Rain
Rain Innovation & Technology Culture
Rain Employee Perspectives
The most rewarding moments for me come when new features and improvements ship. It’s so satisfying to see them directly improve the lives of our customers. Internally, there’s nothing better than watching something go from an idea, to a design, to production and, finally, launch.

What’s your rule for fast, safe releases — and what KPI proves it works?
Our rule is that humans are responsible for what ships. If something breaks, AI takes zero blame. We have to own it.
In practice, this means we plan, iterate, and implement with Claude Code. A team of agents runs pre-commit review; CodeRabbit and Codex act as independent checkers. On push, our bot, Osmosis Jones, picks the right reviewer based on team and PR context, and CodeRabbit and Claude run another review pass alongside them. We share review skills across the team, and each of us writes our own for the things we personally want to catch.
We measure two numbers to keep us honest. The first is whether the median PR open-to-merged time is under four hours, and the second is whether the revert rate is near 1 percent. For context, we grew our headcount by eight times in one year without quality slipping. Most teams watch stability degrade through hypergrowth. Ours didn’t. The reason isn’t just AI; it’s the critical thinking around it.
A perfect coding agent without context still builds the wrong thing. So, we brainstorm, plan, review the plan, and pressure-test AI’s assumptions before a line gets written. Communicating clearly with AI is a skill that matters more as models get better.

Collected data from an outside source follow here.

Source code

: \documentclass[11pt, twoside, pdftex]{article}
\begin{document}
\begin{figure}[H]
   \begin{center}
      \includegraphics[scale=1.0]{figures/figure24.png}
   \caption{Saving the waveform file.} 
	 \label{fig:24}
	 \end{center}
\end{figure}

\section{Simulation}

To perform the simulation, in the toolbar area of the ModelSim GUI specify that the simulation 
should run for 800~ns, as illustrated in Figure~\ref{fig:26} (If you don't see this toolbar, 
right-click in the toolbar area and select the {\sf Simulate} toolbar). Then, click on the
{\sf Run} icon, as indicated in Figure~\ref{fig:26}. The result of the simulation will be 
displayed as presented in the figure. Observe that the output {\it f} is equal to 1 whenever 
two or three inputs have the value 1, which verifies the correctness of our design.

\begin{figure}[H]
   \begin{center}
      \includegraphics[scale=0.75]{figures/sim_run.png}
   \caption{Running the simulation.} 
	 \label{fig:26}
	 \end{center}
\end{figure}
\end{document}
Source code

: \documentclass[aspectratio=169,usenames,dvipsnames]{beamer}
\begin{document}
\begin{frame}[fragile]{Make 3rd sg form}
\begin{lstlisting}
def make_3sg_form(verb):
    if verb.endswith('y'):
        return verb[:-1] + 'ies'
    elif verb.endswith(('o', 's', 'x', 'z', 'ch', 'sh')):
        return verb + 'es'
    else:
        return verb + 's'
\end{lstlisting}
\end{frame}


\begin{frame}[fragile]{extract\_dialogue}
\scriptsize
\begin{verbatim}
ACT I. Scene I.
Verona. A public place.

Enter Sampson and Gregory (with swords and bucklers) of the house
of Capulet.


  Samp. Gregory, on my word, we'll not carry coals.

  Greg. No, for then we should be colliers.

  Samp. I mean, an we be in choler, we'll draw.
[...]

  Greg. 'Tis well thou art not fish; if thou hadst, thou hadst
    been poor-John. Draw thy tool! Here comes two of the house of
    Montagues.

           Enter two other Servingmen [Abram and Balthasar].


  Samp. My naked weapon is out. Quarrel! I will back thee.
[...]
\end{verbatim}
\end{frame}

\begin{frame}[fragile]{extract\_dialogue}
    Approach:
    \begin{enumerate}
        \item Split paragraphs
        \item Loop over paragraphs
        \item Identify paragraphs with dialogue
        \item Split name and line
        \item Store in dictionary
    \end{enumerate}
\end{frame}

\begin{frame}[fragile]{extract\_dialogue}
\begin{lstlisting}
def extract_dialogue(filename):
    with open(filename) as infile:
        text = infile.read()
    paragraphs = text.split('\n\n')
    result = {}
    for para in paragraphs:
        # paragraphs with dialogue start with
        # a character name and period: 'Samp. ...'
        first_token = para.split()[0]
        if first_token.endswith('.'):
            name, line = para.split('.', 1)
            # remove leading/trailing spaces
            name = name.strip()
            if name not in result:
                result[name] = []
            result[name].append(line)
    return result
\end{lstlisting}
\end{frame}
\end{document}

Which standard or metric defines “quality” in your stack?
The number I care most about is card authorization approval rate on legitimate transactions. It’s a hard metric in fintech because a card swipe either goes through or it doesn’t. For more than a year, we’ve held it between 95 to 97 percent while authorization volume grew by 21 times. Every AI-assisted change ships against a live system, moving billions in annualized card volume across hundreds of active programs.
Revert rate is the other half of the picture, which is the share of PRs we have to roll back, and it sits near 1 percent. The two numbers together tell the real story: AI lets us ship five times more code without moving auth approval and without raising reverts. If either one was drifting the wrong way, we’d be failing; velocity doesn’t count if the system isn’t boringly reliable underneath.
Name one recent AI/automation shipped and its impact on the team or business.
I recently built a daily AI skill that monitors for fraud patterns across our card program. It pulls from BigQuery, metrics and logs, runs a 24-hour trend check every morning, and posts a summary to a Slack channel. We already have real-time monitors for urgent things, and this one answers “what moved overnight, what’s trending, and what we should be watching.”
In its first weeks, the skill surfaced the kind of slow-moving patterns our real-time systems aren’t designed to catch — trends you can only see with a 24-hour lens. And because every daily summary is saved, we can zoom out to weekly or monthly views and catch patterns that evolve across time. Now, our risk team starts their morning with that context instead of reacting to whatever just pinged.